> _İşlenecek Kayıtlar_
++++++++
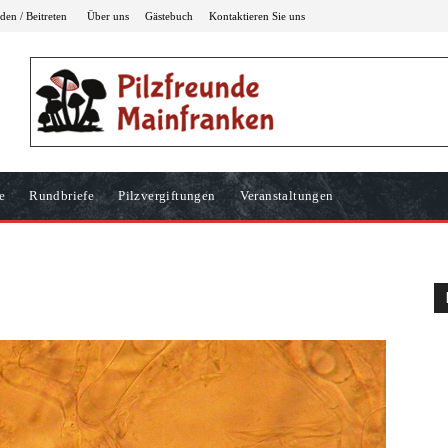
en / Beitreten
Über uns
Gästebuch
Kontaktieren Sie uns
e
Rundbriefe
Pilzvergiftungen
Veranstaltungen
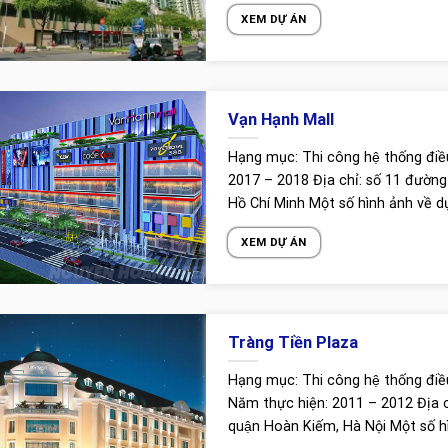
XEM DỰ ÁN
Vạn Hạnh Mall
Hạng mục: Thi công hệ thống điề
2017 – 2018 Địa chỉ: số 11 đươ
Hồ Chí Minh Một số hình ảnh về d
XEM DỰ ÁN
Tràng Tiền Plaza
ống xử lý nước thải
Thiết bị vệ sinh và vòi nước
Hạng mục: Thi công hệ thống điều h
Năm thực hiện: 2011 – 2012 Địa ch
quận Hoàn Kiếm, Hà Nội Một số h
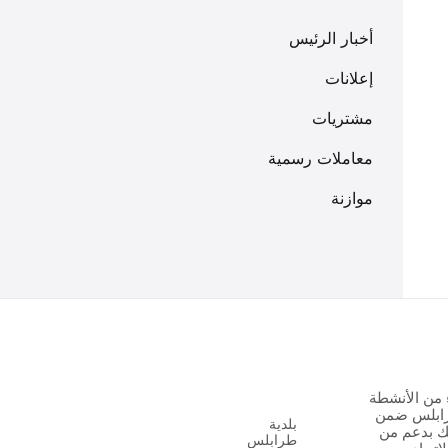
أخبار الرئيس
إعلانات
مشتريات
معاملات رسمية
موازنة
 من الأنشطة
رابلس ضمن
بلدية
 الشباب ٢ وذلك بدعم من
طرابلس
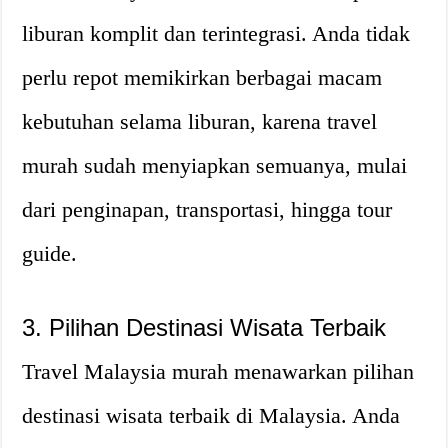
liburan komplit dan terintegrasi. Anda tidak
perlu repot memikirkan berbagai macam
kebutuhan selama liburan, karena travel
murah sudah menyiapkan semuanya, mulai
dari penginapan, transportasi, hingga tour
guide.
3. Pilihan Destinasi Wisata Terbaik
Travel Malaysia murah menawarkan pilihan
destinasi wisata terbaik di Malaysia. Anda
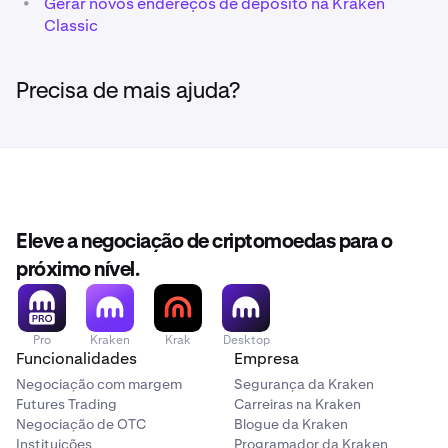
•
Gerar novos endereços de depósito na Kraken
Classic
Precisa de mais ajuda?
Eleve a negociação de criptomoedas para o
próximo nível.
Pro
Kraken
Krak
Desktop
Funcionalidades
Empresa
Negociação com margem
Segurança da Kraken
Futures Trading
Carreiras na Kraken
Negociação de OTC
Blogue da Kraken
Instituições
Programador da Kraken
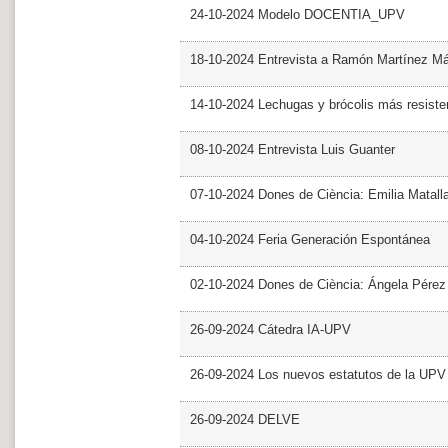
24-10-2024 Modelo DOCENTIA_UPV
18-10-2024 Entrevista a Ramón Martínez M
14-10-2024 Lechugas y brócolis más resiste
08-10-2024 Entrevista Luis Guanter
07-10-2024 Dones de Ciència: Emilia Matall
04-10-2024 Feria Generación Espontánea
02-10-2024 Dones de Ciència: Ángela Pérez
26-09-2024 Cátedra IA-UPV
26-09-2024 Los nuevos estatutos de la UPV 
26-09-2024 DELVE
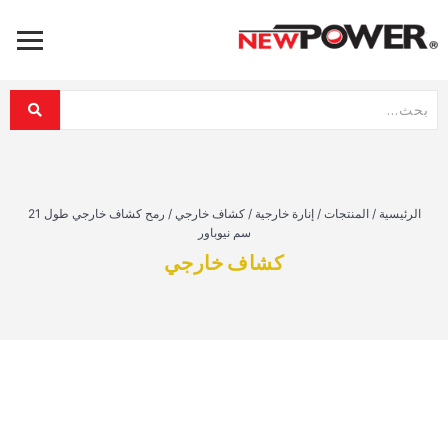
الرئيسية
/
المنتجات
/
إنارة خارجية
/
كشاف خارجي
/
رمح كشاف خارجي طول 21
سم نيوباور
كشاف خارجي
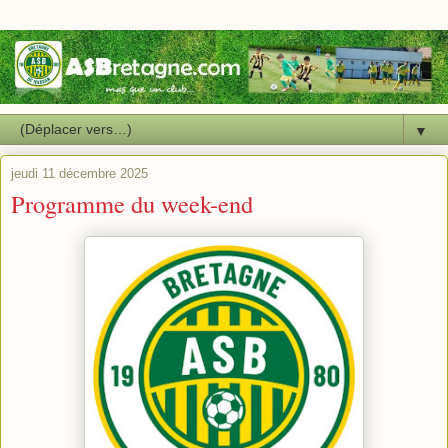
▼
jeudi 11 décembre 2025
Programme du week-end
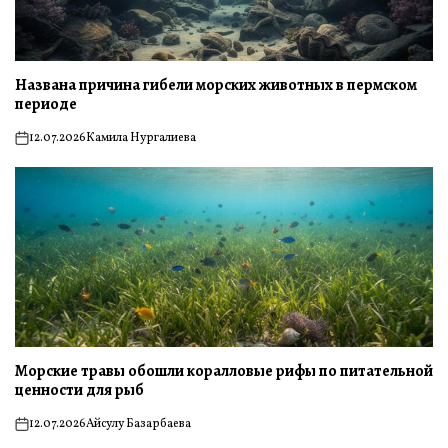
Названа причина гибели морских животных в пермском
периоде
12.07.2026
Камила Нургалиева
on
Морские травы обошли коралловые рифы по питательной
ценности для рыб
12.07.2026
Айсулу Базарбаева
on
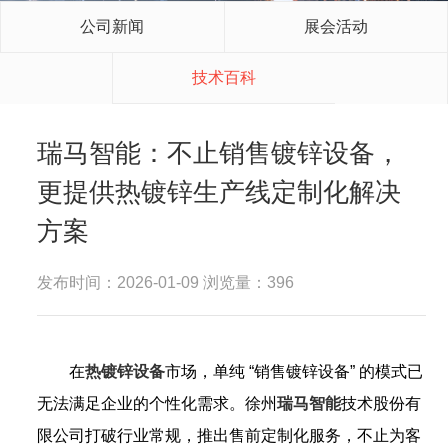
公司新闻
展会活动
技术百科
瑞马智能：不止销售镀锌设备，
更提供热镀锌生产线定制化解决
方案
发布时间：2026-01-09 浏览量：396
在
热
镀锌设备
市场，单纯 “销售镀锌设备” 的模式已
无法满足企业的个性化需求。徐州
瑞马智能
技术股份有
限公司打破行业常规，推出售前定制化服务，不止为客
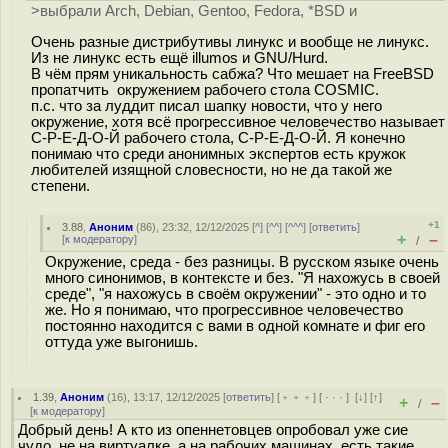
>выбрали Arch, Debian, Gentoo, Fedora, *BSD и
Очень разные дистрибутивы линукс и вообще не линукс.
Из не линукс есть ещё illumos и GNU/Hurd.
В чём прям уникальность сабжа? Что мешает на FreeBSD
пропатчить окружением рабочего стола COSMIC.
п.с. что за луддит писал шапку новости, что у него
окружение, хотя всё прогрессивное человечество называет
С-Р-Е-Д-О-Й рабочего стола, С-Р-Е-Д-О-Й. Я конечно
понимаю что среди анонимных экспертов есть кружок
любителей изящной словесности, но не да такой же
степени.
+1
3.88
,
Аноним
(
86
), 23:32, 12/12/2025 [
^
] [
^^
] [
^^^
] [
ответить
]
+
–
[
к модератору
]
/
Окружение, среда - без разницы. В русском языке очень
много синонимов, в контексте и без. "Я нахожусь в своей
среде", "я нахожусь в своём окружении" - это одно и то
же. Но я понимаю, что прогрессивное человечество
постоянно находится с вами в одной комнате и фиг его
оттуда уже выгонишь.
1.39
,
Аноним
(
16
), 13:17, 12/12/2025 [
ответить
] [
﹢﹢﹢
] [
· · ·
]
[
↓
] [
↑
]
+
–
/
[
к модератору
]
Добрый день! А кто из опеннетовцев опробовал уже сие
чудо, не на виртуалке, а на рабочих машинах, есть такие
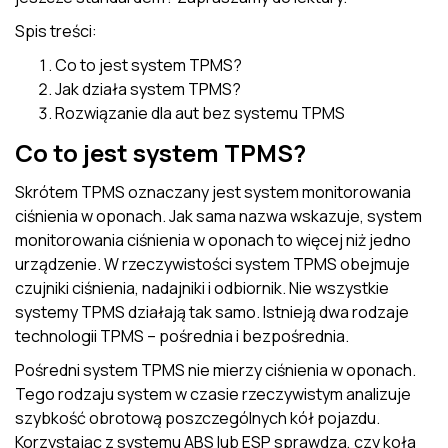
Spis treści:
Co to jest system TPMS?
Jak działa system TPMS?
Rozwiązanie dla aut bez systemu TPMS
Co to jest system TPMS?
Skrótem TPMS oznaczany jest system monitorowania
ciśnienia w oponach. Jak sama nazwa wskazuje, system
monitorowania ciśnienia w oponach to więcej niż jedno
urządzenie. W rzeczywistości system TPMS obejmuje
czujniki ciśnienia, nadajniki i odbiornik. Nie wszystkie
systemy TPMS działają tak samo. Istnieją dwa rodzaje
technologii TPMS – pośrednia i bezpośrednia.
Pośredni system TPMS nie mierzy ciśnienia w oponach.
Tego rodzaju system w czasie rzeczywistym analizuje
szybkość obrotową poszczególnych kół pojazdu.
Korzystając z systemu ABS lub ESP sprawdza, czy koła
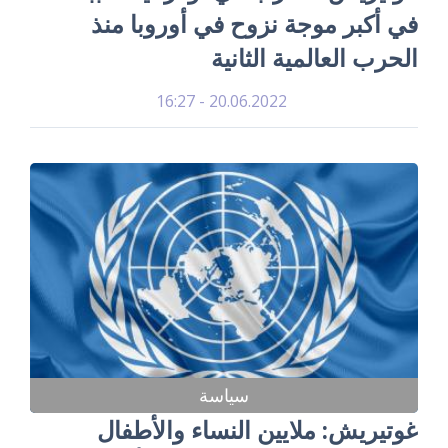
في أكبر موجة نزوح في أوروبا منذ
الحرب العالمية الثانية
20.06.2022 - 16:27
سياسة
غوتيريش: ملايين النساء والأطفال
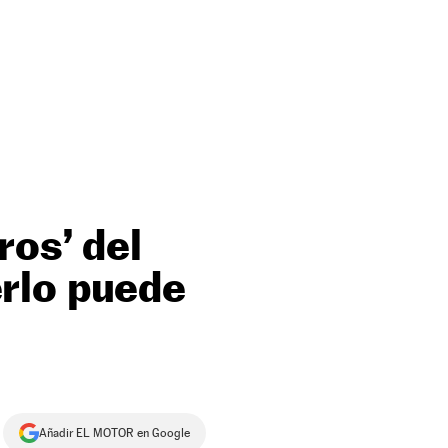
ros’ del
rlo puede
Añadir EL MOTOR en Google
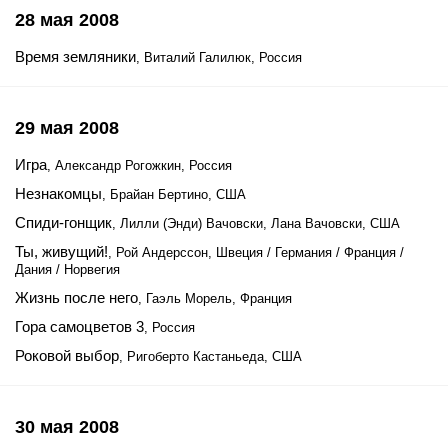
28 мая 2008
Время земляники
, Виталий Галилюк, Россия
29 мая 2008
Игра
, Александр Рогожкин, Россия
Незнакомцы
, Брайан Бертино, США
Спиди-гонщик
, Лилли (Энди) Вачовски, Лана Вачовски, США
Ты, живущий!
, Рой Андерссон, Швеция / Германия / Франция /
Дания / Норвегия
Жизнь после него
, Гаэль Морель, Франция
Гора самоцветов 3
, Россия
Роковой выбор
, Ригоберто Кастаньеда, США
30 мая 2008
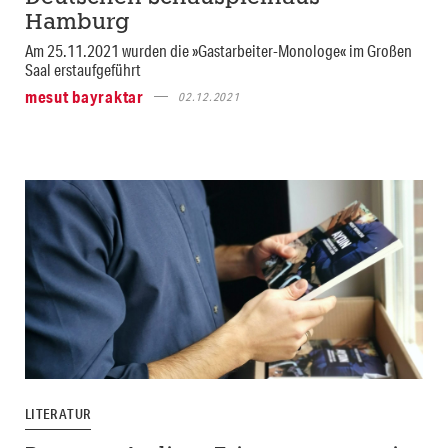
Hamburg
Am 25.11.2021 wurden die »Gastarbeiter-Monologe« im Großen
Saal erstaufgeführt
mesut bayraktar
02.12.2021
LITERATUR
++++++++
> _Görev Koşulları_
Yukarıdaki bütün kayıtlardaki satırları, hiçbir harfini değiştirmeden aynen yeniden yazın. Resimleri cevaba almayın.

> _Alıştırma Cevabı_
en / Beitreten
Über uns
Gästebuch
Kontaktieren Sie uns
e
Rundbriefe
Pilzvergiftungen
Veranstaltungen
XEM DỰ ÁN
Vạn Hạnh Mall
Hạng mục: Thi công hệ thống điề
2017 – 2018 Địa chỉ: số 11 đươ
Hồ Chí Minh Một số hình ảnh về d
XEM DỰ ÁN
Tràng Tiền Plaza
ống xử lý nước thải
Thiết bị vệ sinh và vòi nước
Hạng mục: Thi công hệ thống điều h
Năm thực hiện: 2011 – 2012 Địa ch
quận Hoàn Kiếm, Hà Nội Một số h
أخبار الرئيس
إعلانات
مشتريات
معاملات رسمية
موازنة
 من الأنشطة
رابلس ضمن
بلدية
 الشباب ٢ وذلك بدعم من
طرابلس
liburan komplit dan terintegrasi. Anda tidak
perlu repot memikirkan berbagai macam
kebutuhan selama liburan, karena travel
murah sudah menyiapkan semuanya, mulai
dari penginapan, transportasi, hingga tour
guide.
3. Pilihan Destinasi Wisata Terbaik
Travel Malaysia murah menawarkan pilihan
destinasi wisata terbaik di Malaysia. Anda
•
Gerar novos endereços de depósito na Kraken
Classic
Precisa de mais ajuda?
Eleve a negociação de criptomoedas para o
próximo nível.
Pro
Kraken
Krak
Desktop
Funcionalidades
Empresa
Negociação com margem
Segurança da Kraken
Futures Trading
Carreiras na Kraken
Negociação de OTC
Blogue da Kraken
Instituições
Programador da Kraken
24-10-2024 Modelo DOCENTIA_UPV
18-10-2024 Entrevista a Ramón Martínez M
14-10-2024 Lechugas y brócolis más resiste
08-10-2024 Entrevista Luis Guanter
07-10-2024 Dones de Ciència: Emilia Matall
04-10-2024 Feria Generación Espontánea
02-10-2024 Dones de Ciència: Ángela Pérez
26-09-2024 Cátedra IA-UPV
26-09-2024 Los nuevos estatutos de la UPV 
26-09-2024 DELVE
الرئيسية
/
المنتجات
/
إنارة خارجية
/
كشاف خارجي
/
رمح كشاف خارجي طول 21
سم نيوباور
كشاف خارجي
▼
jeudi 11 décembre 2025
Programme du week-end
Названа причина гибели морских животных в пермском
периоде
12.07.2026
Камила Нургалиева
on
Морские травы обошли коралловые рифы по питательной
ценности для рыб
12.07.2026
Айсулу Базарбаева
on
公司新闻
展会活动
技术百科
瑞马智能：不止销售镀锌设备，
更提供热镀锌生产线定制化解决
方案
发布时间：2026-01-09 浏览量：396
在
热
镀锌设备
市场，单纯 “销售镀锌设备” 的模式已
无法满足企业的个性化需求。徐州
瑞马智能
技术股份有
限公司打破行业常规，推出售前定制化服务，不止为客
>выбрали Arch, Debian, Gentoo, Fedora, *BSD и
Очень разные дистрибутивы линукс и вообще не линукс.
Из не линукс есть ещё illumos и GNU/Hurd.
В чём прям уникальность сабжа? Что мешает на FreeBSD
пропатчить окружением рабочего стола COSMIC.
п.с. что за луддит писал шапку новости, что у него
окружение, хотя всё прогрессивное человечество называет
С-Р-Е-Д-О-Й рабочего стола, С-Р-Е-Д-О-Й. Я конечно
понимаю что среди анонимных экспертов есть кружок
любителей изящной словесности, но не да такой же
степени.
+1
3.88
,
Аноним
(
86
), 23:32, 12/12/2025 [
^
] [
^^
] [
^^^
] [
ответить
]
+
–
[
к модератору
]
/
Окружение, среда - без разницы. В русском языке очень
много синонимов, в контексте и без. "Я нахожусь в своей
среде", "я нахожусь в своём окружении" - это одно и то
же. Но я понимаю, что прогрессивное человечество
постоянно находится с вами в одной комнате и фиг его
оттуда уже выгонишь.
1.39
,
Аноним
(
16
), 13:17, 12/12/2025 [
ответить
] [
﹢﹢﹢
] [
· · ·
]
[
↓
] [
↑
]
+
–
/
[
к модератору
]
Добрый день! А кто из опеннетовцев опробовал уже сие
чудо, не на виртуалке, а на рабочих машинах, есть такие
Spis treści:
Co to jest system TPMS?
Jak działa system TPMS?
Rozwiązanie dla aut bez systemu TPMS
Co to jest system TPMS?
Skrótem TPMS oznaczany jest system monitorowania
ciśnienia w oponach. Jak sama nazwa wskazuje, system
monitorowania ciśnienia w oponach to więcej niż jedno
urządzenie. W rzeczywistości system TPMS obejmuje
czujniki ciśnienia, nadajniki i odbiornik. Nie wszystkie
systemy TPMS działają tak samo. Istnieją dwa rodzaje
technologii TPMS – pośrednia i bezpośrednia.
Pośredni system TPMS nie mierzy ciśnienia w oponach.
Tego rodzaju system w czasie rzeczywistym analizuje
szybkość obrotową poszczególnych kół pojazdu.
Korzystając z systemu ABS lub ESP sprawdza, czy koła
في أكبر موجة نزوح في أوروبا منذ
الحرب العالمية الثانية
20.06.2022 - 16:27
سياسة
غوتيريش: ملايين النساء والأطفال
ros’ del
rlo puede
Añadir EL MOTOR en Google
28 мая 2008
Время земляники
, Виталий Галилюк, Россия
29 мая 2008
Игра
, Александр Рогожкин, Россия
Незнакомцы
, Брайан Бертино, США
Спиди-гонщик
, Лилли (Энди) Вачовски, Лана Вачовски, США
Ты, живущий!
, Рой Андерссон, Швеция / Германия / Франция /
Дания / Норвегия
Жизнь после него
, Гаэль Морель, Франция
Гора самоцветов 3
, Россия
Роковой выбор
, Ригоберто Кастаньеда, США
30 мая 2008
Hamburg
Am 25.11.2021 wurden die »Gastarbeiter-Monologe« im Großen
Saal erstaufgeführt
mesut bayraktar
02.12.2021
LITERATUR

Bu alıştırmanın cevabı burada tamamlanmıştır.